Thursday, February 21, 2008

Topping the charts

Long time no blog, sorry!

So what have I been doing? Well, what I'd like to share with you is some hacking of the charting facility in ECJ.

ECJ's distribution contains some references to the inclusion of JFreeChart and iText, which will enable the production of "publication quality charts". OK, I'm all for it, but then come the caveats. "We don't use the Console app much." "We don't really use that."

So what we've got is the linkage to a good free package for charting, but only the sketchiest pointers on how to integrate it into your ECJ experiments.

There were two things about "publication quality" charts that I wanted to do right away.

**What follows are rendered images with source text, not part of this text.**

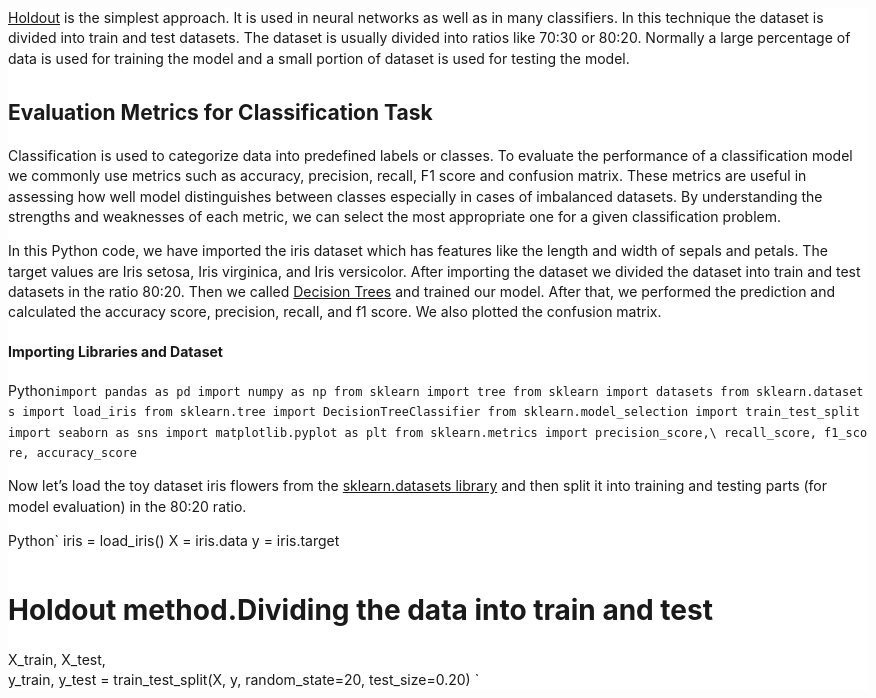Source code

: [Holdout](https://www.geeksforgeeks.org/introduction-of-holdout-method/) is the simplest approach. It is used in neural networks as well as in many classifiers. In this technique the dataset is divided into train and test datasets. The dataset is usually divided into ratios like 70:30 or 80:20. Normally a large percentage of data is used for training the model and a small portion of dataset is used for testing the model.

## Evaluation Metrics for Classification Task

Classification is used to categorize data into predefined labels or classes. To evaluate the performance of a classification model we commonly use metrics such as accuracy, precision, recall, F1 score and confusion matrix. These metrics are useful in assessing how well model distinguishes between classes especially in cases of imbalanced datasets. By understanding the strengths and weaknesses of each metric, we can select the most appropriate one for a given classification problem.

In this Python code, we have imported the iris dataset which has features like the length and width of sepals and petals. The target values are Iris setosa, Iris virginica, and Iris versicolor. After importing the dataset we divided the dataset into train and test datasets in the ratio 80:20. Then we called [Decision Trees](https://www.geeksforgeeks.org/decision-tree/) and trained our model. After that, we performed the prediction and calculated the accuracy score, precision, recall, and f1 score. We also plotted the confusion matrix.

#### Importing Libraries and Dataset

Python`
import pandas as pd
import numpy as np
from sklearn import tree
from sklearn import datasets
from sklearn.datasets import load_iris
from sklearn.tree import DecisionTreeClassifier
from sklearn.model_selection import train_test_split
import seaborn as sns
import matplotlib.pyplot as plt
from sklearn.metrics import precision_score,\
recall_score, f1_score, accuracy_score
`

Now let’s load the toy dataset iris flowers from the [sklearn.datasets library](https://www.geeksforgeeks.org/python-create-test-datasets-using-sklearn/) and then split it into training and testing parts (for model evaluation) in the 80:20 ratio.

Python`
iris = load_iris()
X = iris.data
y = iris.target
# Holdout method.Dividing the data into train and test
X_train, X_test,\
    y_train, y_test = train_test_split(X, y,
                                       random_state=20,
                                       test_size=0.20)
`

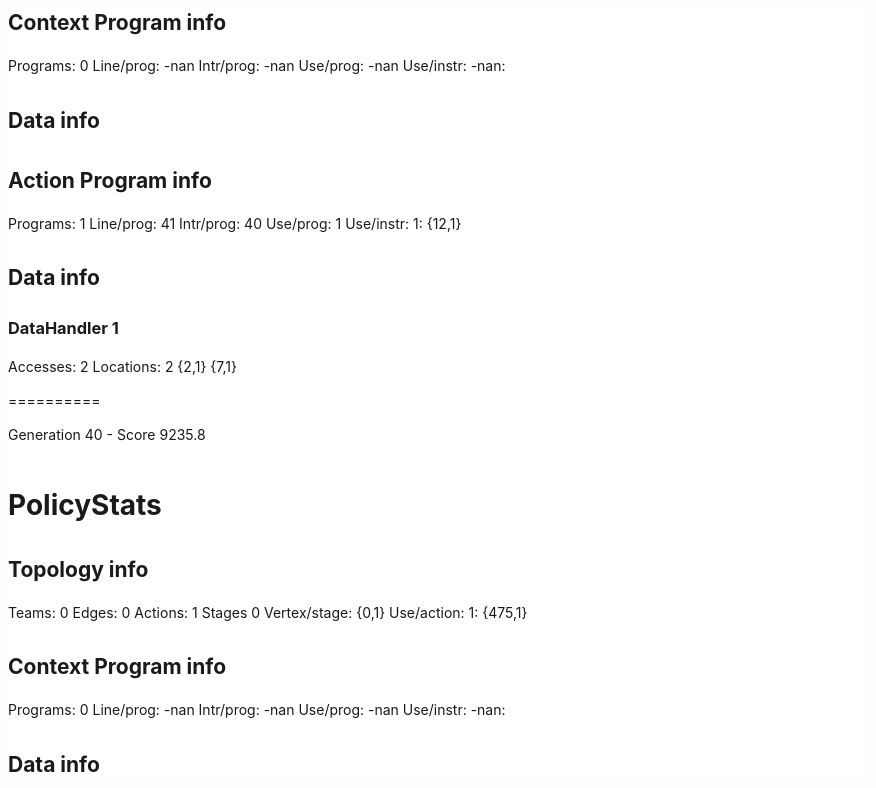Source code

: ## Context Program info
Programs:	0
Line/prog:	-nan
Intr/prog:	-nan
Use/prog:	-nan
Use/instr:	-nan: 

## Data info


## Action Program info
Programs:	1
Line/prog:	41
Intr/prog:	40
Use/prog:	1
Use/instr:	1: {12,1}

## Data info

### DataHandler 1
Accesses:	2
Locations:	2
{2,1} {7,1} 


==========

Generation 40 - Score 9235.8

# PolicyStats
## Topology info
Teams:		0
Edges:		0
Actions:	1
Stages		0
Vertex/stage:	{0,1} 
Use/action:	1: {475,1} 

## Context Program info
Programs:	0
Line/prog:	-nan
Intr/prog:	-nan
Use/prog:	-nan
Use/instr:	-nan: 

## Data info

First, charts in journal articles often show multiple data series on the same chart. Second, data published in journal articles is usually averaged over a significant number of GA runs. ECJ doesn't contain an example of either of these things out of the box.

I've hacked together an example of the first functionality. Now I can chart the best of generation, worst, mean, and standard deviation all on the same chart.

I ran my BinInt experiment with the new chart to show that it worked. Wow! So much nicer than looking at the simple statistics!

One thing that jumps out immediately is that the experiment is wasting more than half its function evaluations because the population has converged. While we can guess this is happening when we see the best of generation fitness stall at a particular value, charting the worst, mean and standard deviation makes it completely obvious that before generation 45 (of 100) the entire population is a single genotype.

(Remember, this is a selectorecombinative GA experiment, so there is no mutation to rescue the population. We expect the population to converge well short of the optimum due to domino convergence and drift, and it does.)

Function evaluations are the currency of evolutionary algorithms. While many systems (including ECJ) let you stop a run if a known optimum is reached, stopping on a convergence criterion seems to be just as useful. I'm not sure why this is not more common, since the bookkeeping necessary is not that great an overhead. In general, you can trust the computational cost of the function evaluations to swamp the cost of the algorithm itself.

Now I'll start tinkering with the second issue, averaging over several runs. I'm going to hack this using the subpopulation mechanism of ECJ. Each subpopulation will be an independent run with a different random seed. However, the statistics gathering (and charting) mechanism can look across the values of each subpopulation and collect the statistics and average them. Is this the right way to do this? I'm not sure, but I'll try it!

1 comment:

Anonymous said...

Great stuff. Any chance of including code samples, or attaching source to your post? Would be fantastic if we could see how you've done this.